If you thought three bridges were not enough to manage the growth in the Sturgeon Bay and Northern Door tourism industry, you were not alone. Cruise lines are planning to expand offerings in the Great Lakes, particularly Lake Michigan and Lake Superior, in 2019.
A coalition of businesses and local governments announced a campaign Aug. 30 on Mackinac Island to grow the Great Lakes cruise market.
“We’re going to be visiting all five lakes,” Bruce Nierenberg, chair and founder of Miami-based Victory Cruise Lines, told Wisconsin Public Radio. “As a matter of fact, we’re starting a cruise schedule into Lake Superior in 2019 on Victory [the ship] that’s going to feature Thunder Bay and Duluth… We’re going to be going to Wisconsin ports like Sturgeon Bay, Green Bay and Milwaukee.”
Sturgeon Bay welcomed a ship from Blount Small Ship Adventures this August, but Pam Seiler, executive director of the Sturgeon Bay Visitor Center, said there is a big opportunity for growth in that market.
“Any time we can get a group of visitors in here that are unfamiliar with the area, with Sturgeon Bay and Door County, the more the better,” Seiler said.
The vessels, which are much smaller than the traditional ocean-bound cruise ships, are able to dock on the east side of the canal at Graham Park, which was remediated from a shipyard to a park in the early 2000s.
“That was developed with those thoughts in mind,” Seiler said. “If there were cruise ships available, that would be the perfect docking space for them.”
It appears cruise lines are taking advantage of the space, with trips planned in 2019 and more coming in 2020.
Victory Cruise Lines markets itself toward the older generation of travelers with no kids and beer, wine and cocktails available, at prices around $6,000 for nine nights.

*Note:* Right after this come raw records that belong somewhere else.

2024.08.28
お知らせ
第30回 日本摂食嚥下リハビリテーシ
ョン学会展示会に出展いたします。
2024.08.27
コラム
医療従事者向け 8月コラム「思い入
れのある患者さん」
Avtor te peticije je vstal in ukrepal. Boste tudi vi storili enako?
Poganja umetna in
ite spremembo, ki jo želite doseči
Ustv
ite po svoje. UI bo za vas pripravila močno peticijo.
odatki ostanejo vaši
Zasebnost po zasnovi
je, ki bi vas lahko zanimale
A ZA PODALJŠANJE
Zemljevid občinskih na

“Even if they’re here for a few hours that’s plenty of time to go on a tour, grab a paddleboard, shop the streets,” Seiler said.

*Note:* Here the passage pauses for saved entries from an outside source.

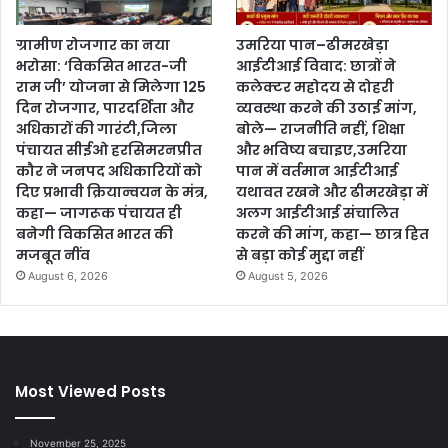
ग्रामीण रोजगार का नया
उमरिया पान–ढीमरखेड़ा
भरोसा: ‘विकसित भारत-जी
आईटीआई विवाद: छात्रों ने
राम जी’ योजना से मिलेगा 125
कलेक्टर महोदय से दोहरी
दिन रोजगार, पारदर्शिता और
व्यवस्था करने की उठाई मांग,
अधिकारों की गारंटी,जिला
बोले— राजनीति नहीं, शिक्षा
पंचायत सीईओ हरसिमरनप्रीत
और भविष्य बचाइए,उमरिया
कौर ने जनपद अधिकारियों को
पान में वर्तमान आईटीआई
दिए प्रभावी क्रियान्वयन के मंत्र,
यथावत रखने और ढीमरखेड़ा में
कहा— जागरूक पंचायत ही
अलग आईटीआई संचालित
बनेगी विकसित भारत की
करने की मांग, कहा— छात्र हित
मजबूत नींव
से बड़ा कोई मुद्दा नहीं
August 6, 2026
August 5, 2026
Most Viewed Posts
November 25, 2025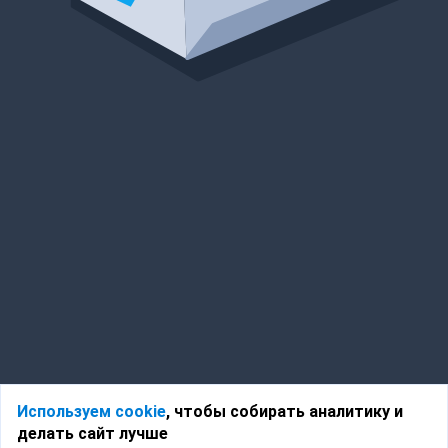
Используем cookie
, чтобы собирать аналитику и
делать сайт лучше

While the Grande Mariner from Blount Small Ship Adventures had a capacity for just 83 people, Victory Cruise Line ships have a 200-person capacity.
The ships typically only stop in a port for the day, so local lodging operators are unlikely to see a big boost from cruise ship arrivals, but Seiler said this could be the beginning of multi-day stops in Door County.